** Short problem A **
Can you retype the part of the passage about the Census Bureau's survey forms between "For the 2002" and "the survey forms.", inclusive?

** Passage given **
Creating and managing these survey forms is a significant undertaking, involving the combined efforts of hundreds of people over a two- to three-year timeframe. Historically, the survey forms have been created individually by hand. Obviously, this process is labor-intensive, error-prone, and difficult to translate to the electronic world of online surveys. The subject matter experts who create the survey questions and design the forms mark up paper drafts of the form layouts and send them to a separate department where graphic artists use conventional graphics drawing software to compose the forms. The turnaround time for a single iteration of the layout/edit cycle is anywhere from several days to several weeks.

For the 2002 Economic Census, the Census Bureau contracted with Fenestra to design and implement solutions to two separate problems. First, it wanted to streamline the process of survey design and production so that subject matter experts would have essentially real-time feedback as they design and edit their form layouts. Second, it wanted to drive the creation of both paper and electronic (online) surveys from a single, common data repository containing the content and layout information for the survey forms.

The end result of Fenestra’s work with the Census Bureau is Generalized Instrument Design System (GIDS). GIDS consists of several modules:

  • Forms Designer – The Forms Designer is used by the subject matter experts to lay out “custom-formatted” sections of forms; these are sections that are not amenable to fully automated layout.

  • Autoformatter – The Autoformatter automatically lays out regular, repeating sections of forms, based on a set of layout rules and templates.

  • Previewer – The Previewer provides visual feedback to the designers so that they may inspect forms in their entirety, with custom-formatted and autoformatted sections combined along with boilerplate into the final forms.

  • Publisher – The Publisher takes form layouts destined for paper output and produces PostScript® or Adobe®Portable Document Format (PDF) files for printing, either with the Census Bureau’s in-house printing facilities (for limited-run forms), or by commercial printers (for large-quantity production).

  • Behavior Editor – Electronic forms have behavior (auto-calculated response fields, navigation, data validation) in addition to visual layout. The Behavior Editor is the means by which the subject matter experts attach behaviors to the various items on a form.

** Entries **

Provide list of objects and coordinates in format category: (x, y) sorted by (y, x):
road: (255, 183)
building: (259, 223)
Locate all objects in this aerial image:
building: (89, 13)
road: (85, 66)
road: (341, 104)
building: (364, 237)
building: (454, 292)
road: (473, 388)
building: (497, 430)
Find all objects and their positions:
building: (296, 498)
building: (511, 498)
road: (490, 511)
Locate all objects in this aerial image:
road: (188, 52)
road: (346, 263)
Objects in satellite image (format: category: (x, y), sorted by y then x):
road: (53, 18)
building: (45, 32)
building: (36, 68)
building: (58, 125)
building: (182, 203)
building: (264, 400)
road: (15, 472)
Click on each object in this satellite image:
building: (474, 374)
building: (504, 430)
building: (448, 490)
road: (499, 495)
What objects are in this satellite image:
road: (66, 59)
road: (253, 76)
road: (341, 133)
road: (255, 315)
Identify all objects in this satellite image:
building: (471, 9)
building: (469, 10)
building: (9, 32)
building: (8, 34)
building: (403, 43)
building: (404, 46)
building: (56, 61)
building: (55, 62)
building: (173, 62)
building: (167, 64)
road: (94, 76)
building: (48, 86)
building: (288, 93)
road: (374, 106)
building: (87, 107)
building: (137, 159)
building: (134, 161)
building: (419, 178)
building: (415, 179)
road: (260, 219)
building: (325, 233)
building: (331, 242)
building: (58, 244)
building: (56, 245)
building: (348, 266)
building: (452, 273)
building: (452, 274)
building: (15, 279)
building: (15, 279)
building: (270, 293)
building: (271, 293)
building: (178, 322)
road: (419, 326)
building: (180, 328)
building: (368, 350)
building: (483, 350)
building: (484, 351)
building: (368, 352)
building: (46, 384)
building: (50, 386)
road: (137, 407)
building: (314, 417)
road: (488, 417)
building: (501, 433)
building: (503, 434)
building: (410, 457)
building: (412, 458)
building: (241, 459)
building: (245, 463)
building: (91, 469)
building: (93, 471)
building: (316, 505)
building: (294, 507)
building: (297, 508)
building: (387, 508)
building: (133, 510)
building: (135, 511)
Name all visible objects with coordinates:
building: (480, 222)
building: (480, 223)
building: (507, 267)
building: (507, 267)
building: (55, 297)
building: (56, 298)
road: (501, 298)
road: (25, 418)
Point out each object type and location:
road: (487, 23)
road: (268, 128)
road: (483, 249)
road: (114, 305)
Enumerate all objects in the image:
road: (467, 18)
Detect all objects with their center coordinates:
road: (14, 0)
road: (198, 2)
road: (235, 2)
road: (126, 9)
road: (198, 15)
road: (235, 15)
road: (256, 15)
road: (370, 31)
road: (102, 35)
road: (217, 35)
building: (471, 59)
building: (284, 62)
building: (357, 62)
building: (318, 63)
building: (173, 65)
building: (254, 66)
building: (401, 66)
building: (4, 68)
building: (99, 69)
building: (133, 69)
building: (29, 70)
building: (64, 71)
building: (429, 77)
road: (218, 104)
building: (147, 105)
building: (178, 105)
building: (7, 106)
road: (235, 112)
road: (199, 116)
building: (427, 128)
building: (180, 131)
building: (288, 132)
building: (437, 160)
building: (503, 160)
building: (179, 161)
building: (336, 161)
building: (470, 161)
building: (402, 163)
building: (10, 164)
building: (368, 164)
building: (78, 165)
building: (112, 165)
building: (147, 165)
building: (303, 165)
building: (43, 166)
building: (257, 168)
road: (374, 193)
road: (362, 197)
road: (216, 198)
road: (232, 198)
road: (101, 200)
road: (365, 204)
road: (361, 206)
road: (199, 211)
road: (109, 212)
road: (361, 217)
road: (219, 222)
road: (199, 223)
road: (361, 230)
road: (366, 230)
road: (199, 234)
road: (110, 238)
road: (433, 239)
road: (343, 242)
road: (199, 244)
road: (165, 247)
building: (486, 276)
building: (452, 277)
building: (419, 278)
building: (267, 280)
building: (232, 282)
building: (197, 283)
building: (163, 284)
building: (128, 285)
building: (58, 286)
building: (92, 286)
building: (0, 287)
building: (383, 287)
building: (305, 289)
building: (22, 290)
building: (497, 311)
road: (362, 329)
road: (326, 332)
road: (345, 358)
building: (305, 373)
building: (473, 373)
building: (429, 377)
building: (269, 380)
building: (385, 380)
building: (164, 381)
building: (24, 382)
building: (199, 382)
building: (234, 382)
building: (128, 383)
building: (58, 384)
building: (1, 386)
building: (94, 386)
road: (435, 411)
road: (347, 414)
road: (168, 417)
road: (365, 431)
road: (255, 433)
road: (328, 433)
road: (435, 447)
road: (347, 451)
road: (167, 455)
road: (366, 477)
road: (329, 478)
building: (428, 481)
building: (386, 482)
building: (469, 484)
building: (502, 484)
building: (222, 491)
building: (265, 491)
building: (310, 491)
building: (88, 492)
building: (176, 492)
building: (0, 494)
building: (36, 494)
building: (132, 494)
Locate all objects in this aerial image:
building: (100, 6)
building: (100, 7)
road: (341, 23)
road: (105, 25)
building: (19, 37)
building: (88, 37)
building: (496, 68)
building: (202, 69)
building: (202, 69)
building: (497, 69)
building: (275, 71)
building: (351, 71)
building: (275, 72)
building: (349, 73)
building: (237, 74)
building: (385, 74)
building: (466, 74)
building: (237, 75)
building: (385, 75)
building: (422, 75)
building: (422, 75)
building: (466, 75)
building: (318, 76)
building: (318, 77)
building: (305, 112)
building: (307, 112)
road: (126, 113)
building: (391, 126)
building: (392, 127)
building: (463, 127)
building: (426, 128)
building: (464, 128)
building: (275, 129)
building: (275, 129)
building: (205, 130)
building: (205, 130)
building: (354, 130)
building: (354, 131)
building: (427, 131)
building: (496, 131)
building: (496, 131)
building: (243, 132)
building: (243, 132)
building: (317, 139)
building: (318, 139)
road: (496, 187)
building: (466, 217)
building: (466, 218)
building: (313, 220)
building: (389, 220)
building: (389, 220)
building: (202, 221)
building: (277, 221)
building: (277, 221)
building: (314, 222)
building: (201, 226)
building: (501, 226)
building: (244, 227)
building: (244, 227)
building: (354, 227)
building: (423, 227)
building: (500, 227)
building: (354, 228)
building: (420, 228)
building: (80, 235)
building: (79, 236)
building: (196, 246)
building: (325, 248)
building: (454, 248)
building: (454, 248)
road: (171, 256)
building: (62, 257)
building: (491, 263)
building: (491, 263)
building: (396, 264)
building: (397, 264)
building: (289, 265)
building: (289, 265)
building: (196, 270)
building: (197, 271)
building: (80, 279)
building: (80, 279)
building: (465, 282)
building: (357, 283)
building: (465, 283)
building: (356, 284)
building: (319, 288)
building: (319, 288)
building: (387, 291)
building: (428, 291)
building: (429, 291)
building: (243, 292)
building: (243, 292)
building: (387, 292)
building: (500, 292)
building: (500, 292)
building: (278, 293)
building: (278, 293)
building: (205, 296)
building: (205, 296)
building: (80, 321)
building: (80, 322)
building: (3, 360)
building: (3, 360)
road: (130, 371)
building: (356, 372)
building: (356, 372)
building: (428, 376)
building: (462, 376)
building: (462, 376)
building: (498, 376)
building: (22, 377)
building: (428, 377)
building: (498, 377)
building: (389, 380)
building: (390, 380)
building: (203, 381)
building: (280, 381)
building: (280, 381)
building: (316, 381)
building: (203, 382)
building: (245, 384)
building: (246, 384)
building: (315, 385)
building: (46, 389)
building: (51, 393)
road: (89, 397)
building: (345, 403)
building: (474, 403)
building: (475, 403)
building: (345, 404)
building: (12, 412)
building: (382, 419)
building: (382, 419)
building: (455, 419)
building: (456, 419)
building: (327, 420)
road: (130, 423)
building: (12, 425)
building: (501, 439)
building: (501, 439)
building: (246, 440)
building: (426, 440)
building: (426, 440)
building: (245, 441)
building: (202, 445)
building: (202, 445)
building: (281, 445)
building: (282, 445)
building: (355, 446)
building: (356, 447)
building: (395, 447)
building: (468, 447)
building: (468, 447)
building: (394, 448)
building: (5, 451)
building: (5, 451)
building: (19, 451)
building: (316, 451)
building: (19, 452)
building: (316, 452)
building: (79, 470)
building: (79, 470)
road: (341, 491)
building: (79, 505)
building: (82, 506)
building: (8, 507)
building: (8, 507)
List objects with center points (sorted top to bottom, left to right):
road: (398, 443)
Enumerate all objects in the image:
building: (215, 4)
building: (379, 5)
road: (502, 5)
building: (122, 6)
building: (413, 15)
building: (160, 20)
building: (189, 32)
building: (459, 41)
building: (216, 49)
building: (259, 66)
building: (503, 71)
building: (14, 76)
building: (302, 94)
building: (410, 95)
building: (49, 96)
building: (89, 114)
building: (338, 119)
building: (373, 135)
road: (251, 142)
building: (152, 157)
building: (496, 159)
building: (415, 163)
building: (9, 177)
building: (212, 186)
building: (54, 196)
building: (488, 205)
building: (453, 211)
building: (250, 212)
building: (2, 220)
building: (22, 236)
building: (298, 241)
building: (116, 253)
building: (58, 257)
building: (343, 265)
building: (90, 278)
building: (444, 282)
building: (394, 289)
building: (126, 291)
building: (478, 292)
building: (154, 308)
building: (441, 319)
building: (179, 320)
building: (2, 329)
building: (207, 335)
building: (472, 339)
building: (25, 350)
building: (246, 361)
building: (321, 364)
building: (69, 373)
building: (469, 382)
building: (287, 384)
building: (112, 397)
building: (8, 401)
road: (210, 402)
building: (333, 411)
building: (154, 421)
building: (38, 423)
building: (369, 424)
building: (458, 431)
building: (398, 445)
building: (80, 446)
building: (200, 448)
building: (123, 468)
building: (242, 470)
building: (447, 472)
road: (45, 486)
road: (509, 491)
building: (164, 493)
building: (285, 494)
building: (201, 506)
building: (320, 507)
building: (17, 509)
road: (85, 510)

** Short problem B **
Can you echo the rows between the first row and the line holding "building: (173, 62)", inclusive, and only those?

** Correct result A **
For the 2002 Economic Census, the Census Bureau contracted with Fenestra to design and implement solutions to two separate problems. First, it wanted to streamline the process of survey design and production so that subject matter experts would have essentially real-time feedback as they design and edit their form layouts. Second, it wanted to drive the creation of both paper and electronic (online) surveys from a single, common data repository containing the content and layout information for the survey forms.

** Correct result B **
Provide list of objects and coordinates in format category: (x, y) sorted by (y, x):
road: (255, 183)
building: (259, 223)
Locate all objects in this aerial image:
building: (89, 13)
road: (85, 66)
road: (341, 104)
building: (364, 237)
building: (454, 292)
road: (473, 388)
building: (497, 430)
Find all objects and their positions:
building: (296, 498)
building: (511, 498)
road: (490, 511)
Locate all objects in this aerial image:
road: (188, 52)
road: (346, 263)
Objects in satellite image (format: category: (x, y), sorted by y then x):
road: (53, 18)
building: (45, 32)
building: (36, 68)
building: (58, 125)
building: (182, 203)
building: (264, 400)
road: (15, 472)
Click on each object in this satellite image:
building: (474, 374)
building: (504, 430)
building: (448, 490)
road: (499, 495)
What objects are in this satellite image:
road: (66, 59)
road: (253, 76)
road: (341, 133)
road: (255, 315)
Identify all objects in this satellite image:
building: (471, 9)
building: (469, 10)
building: (9, 32)
building: (8, 34)
building: (403, 43)
building: (404, 46)
building: (56, 61)
building: (55, 62)
building: (173, 62)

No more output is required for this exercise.